5

I'm trying to use perl to parse some pseudo files from /proc and /sys linux pseudo filesystems (procfs and sysfs). Such files are unlike regular files - they are implemented by custom file operation handlers. Most of them have zero size for stat, some can't be open for read, other can't be written. Sometimes they are implemented incorrectly (which is error, but it is already in the kernel) and I still want to read them directly from perl without starting some helper tools.

There is quick example of reading /proc/loadavg with perl, this file is implemented correctly:

perl -e 'open F,"</proc/loadavg"; $_=<F>; print '

With strace of the command I can check how perl implements open function:

$ strace perl -e 'open F,"</proc/loadavg"; $_=<F>; print ' 2>&1 | egrep -A5 ^open.*loadavg

open("/proc/loadavg", O_RDONLY)         = 3
ioctl(...something strange...)    = -1 ENOTTY
lseek(3, 0, SEEK_CUR)                   = 0
fstat(3, {st_mode=S_IFREG|0444, st_size=0, ...}) = 0
fcntl(3, F_SETFD, FD_CLOEXEC)           = 0

There is lseek system call used by open perl function.
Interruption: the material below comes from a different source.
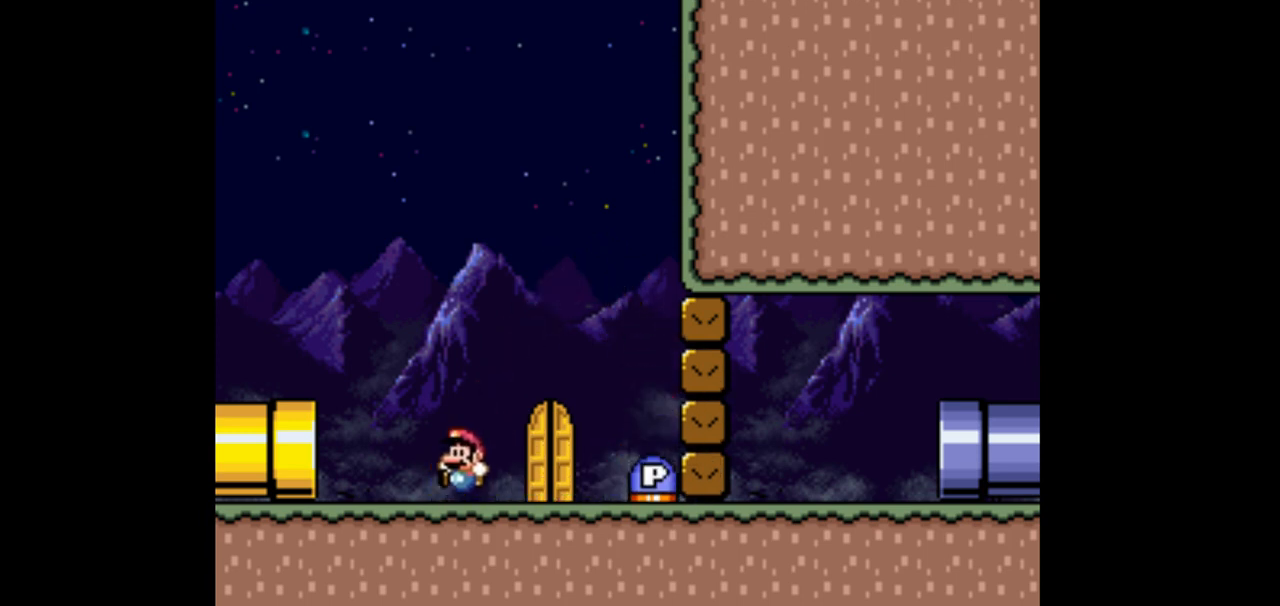
{"buttons": ["DPAD_LEFT"], "events": []}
With strace of cat /proc/loadavg there was no extra seek-typed system calls:

$ strace cat /proc/loadavg 2>&1 | egrep -A2 ^open.*loadavg
open("/proc/loadavg", O_RDONLY)         = 3
fstat(3, {st_mode=S_IFREG|0444, st_size=0, ...}) = 0
fadvise64(3, 0, 0, POSIX_FADV_SEQUENTIAL) = 0

The special file I want to read (or write) misimplement seek file operations and will not give any useful data to read (or to write) syscall after seek.

Is there way of opening files for reading in perl5 (no external modules) without calling extra lseek? (and without using system("cat < /proc/loadavg"))
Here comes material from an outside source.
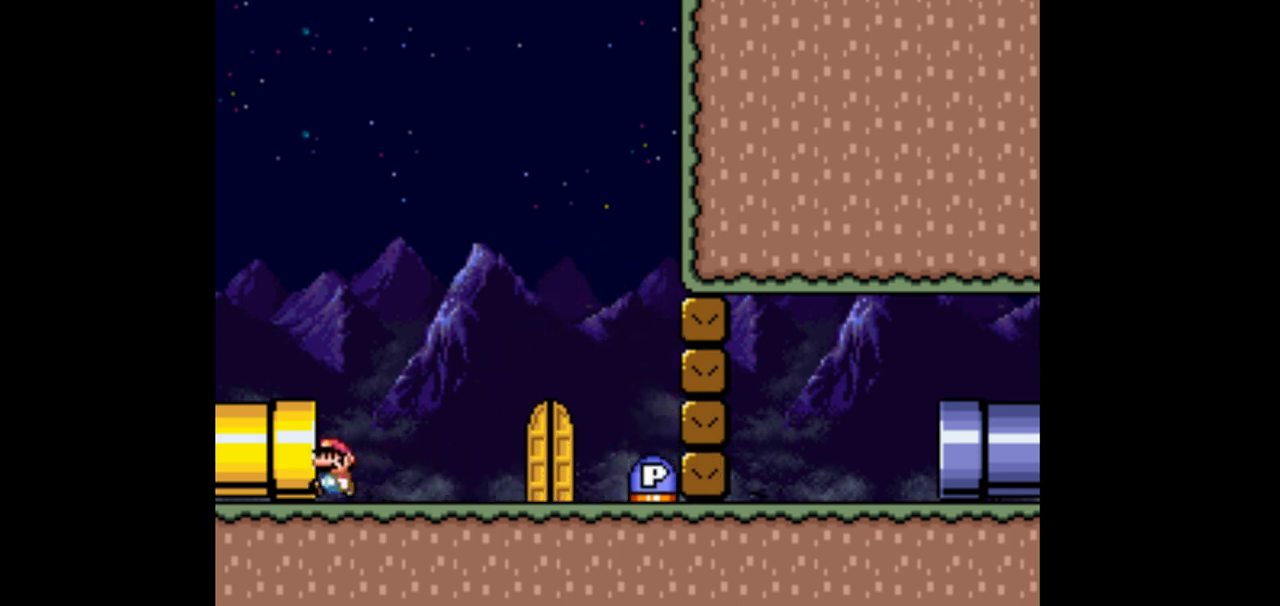
{"buttons": ["DPAD_RIGHT"], "events": [[100, "DPAD_LEFT", "up"], [500, "DPAD_RIGHT", "down"]]}
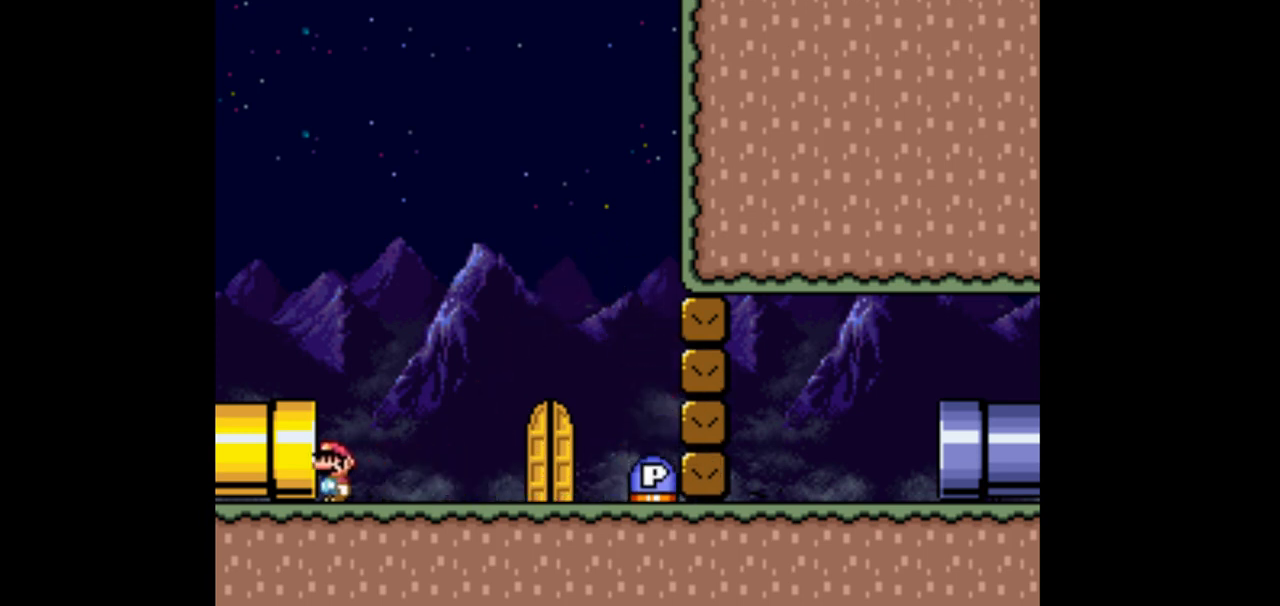
{"buttons": ["DPAD_RIGHT"], "events": []}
Is there way of opening files for writing in perl5 without calling extra lseek?

There is sysopen, but it does extra lseek too: perl -e 'use Fcntl;sysopen(F,"/proc/loadavg",O_RDONLY);sysread(F,$_,2048); print '

osgx
  • 90,338
  • 53
  • 357
  • 513
  • 2
    On the linux box on which I tried it, `open F, "<:unix", "/proc/loadavg"` does just `fstat` and set close on exec – ikegami Nov 02 '16 at 06:03
  • @ikegami, What kind of black magic (`<:unix`) is used in your answer (doc or source link may be useful)? It didn't seek on my test linux too. – osgx Nov 02 '16 at 06:25
  • 1
    As mentioned in the documentation for [`open`](http://perldoc.perl.org/functions/open.html), PerlIO layers are documented in [PerlIO](http://perldoc.perl.org/PerlIO.html). – ikegami Nov 02 '16 at 07:06
  • Check out `perl -MPerlIO -E'open F, "<", $ARGV[0] or die $!; say for PerlIO::get_layers(\*F);' ~/.bashrc`, then try again specifying `:unix`. – ikegami Nov 02 '16 at 07:09
  • @ikegame, there is still `fstat` with `my $SET,">:unix",".../driver_command; print $SET $COMMAND."\n"; close $SET`; can I disable it? My script still not able to communicate with driver; but plain `echo SAME_COMMAND > .../driver_command` works, I see only extra fstat here. – osgx Nov 14 '16 at 02:25

2 Answers2

3

As you've noticed, Perl's builtin open masks quite a bit of magic. If that magic gets in your way, there is sysopen and POSIX::open() that offer decreasing degrees of magic. POSIX::open() is sufficiently non-magical that it returns file descriptors rather than Perl filehandles, and you have to use POSIX::read() instead of the normal Perl operators to get data from it. If that's not raw enough for your circumstances, you may be out of luck.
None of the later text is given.